▶ Excerto do documento
********************

A atleta Conceição Grare acentuou no domingo o estatuto de totalista mais veterana da Maratona do Porto, ao completar duas dezenas de presenças na sua prova predileta, sobressaindo pela popularidade e carisma no pelotão nacional.

“Desde a edição inaugural, que ditou a minha primeira maratona, a família da Runporto acolheu-me sempre muito bem. Já tenho mais de 50 maratonas, mas não posso passar sem esta. Para mim, continua a ser a melhor a nível de relações de amizade, de cuidados na organização… É tudo maravilhoso”, vincou à agência Lusa, após ter cortado a meta.

Conceição Grare, que celebrou 71 anos em 19 de julho, terminou o percurso de 42,195 quilómetros entre Porto, Matosinhos e Leça da Palmeira em 3:57.11 horas, ficando no 1.682.º lugar da classificação geral, que consagrou o ugandês Abel Chelangat ao fim de 2:10.01, e em 165.ª no setor feminino, dominado pela queniana Naom Jebet, em 2:30.00.

********************

▶ Problema
Indique, com base no excerto sobre a Maratona do Porto, em quanto tempo Conceição Grare completou o percurso.

▶ Dados brutos
********************

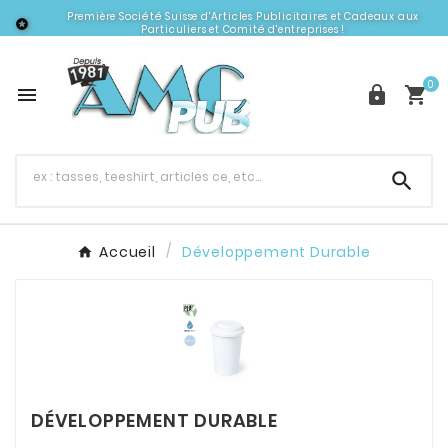
Première Société Suisse d'Articles Publicitaires et Cadeaux aux

Particuliers et Comité d'entreprises !
0




Accueil
Développement Durable
DÉVELOPPEMENT DURABLE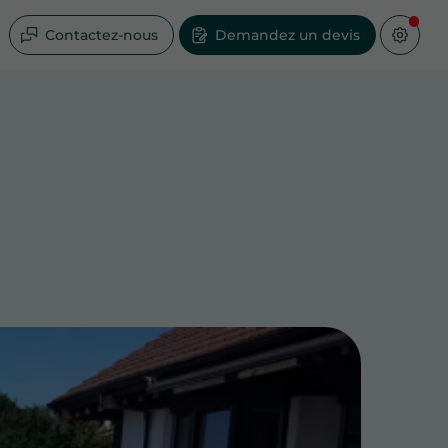
Contactez-nous
Demandez un devis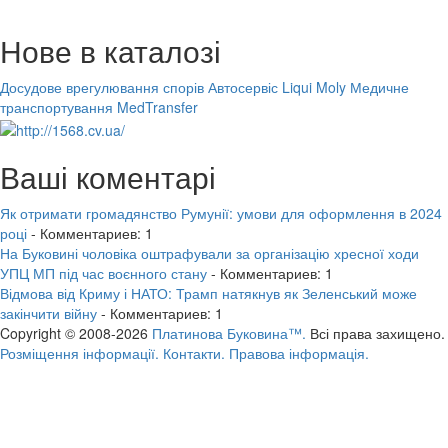
Нове в каталозі
Досудове врегулювання спорів
Автосервіс Liqui Moly
Медичне
транспортування MedTransfer
Ваші коментарі
Як отримати громадянство Румунії: умови для оформлення в 2024
році
- Комментариев: 1
На Буковині чоловіка оштрафували за організацію хресної ходи
УПЦ МП під час воєнного стану
- Комментариев: 1
Відмова від Криму і НАТО: Трамп натякнув як Зеленський може
закінчити війну
- Комментариев: 1
Copyright © 2008-2026
Платинова Буковина™.
Всі права захищено.
Розміщення інформації.
Контакти.
Правова інформація.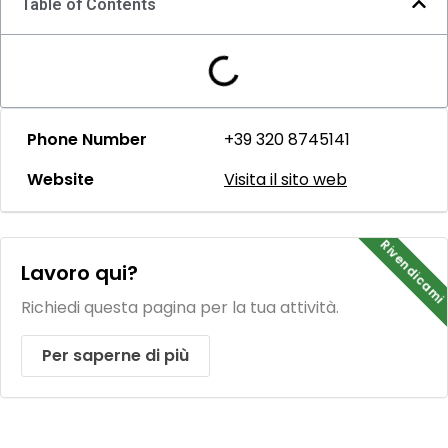
Table of Contents
Phone Number
+39 320 8745141
Website
Visita il sito web
Rivendicami
Lavoro qui?
Richiedi questa pagina per la tua attività.
Per saperne di più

********************

▶ Resposta
Em 3:57.11 horas.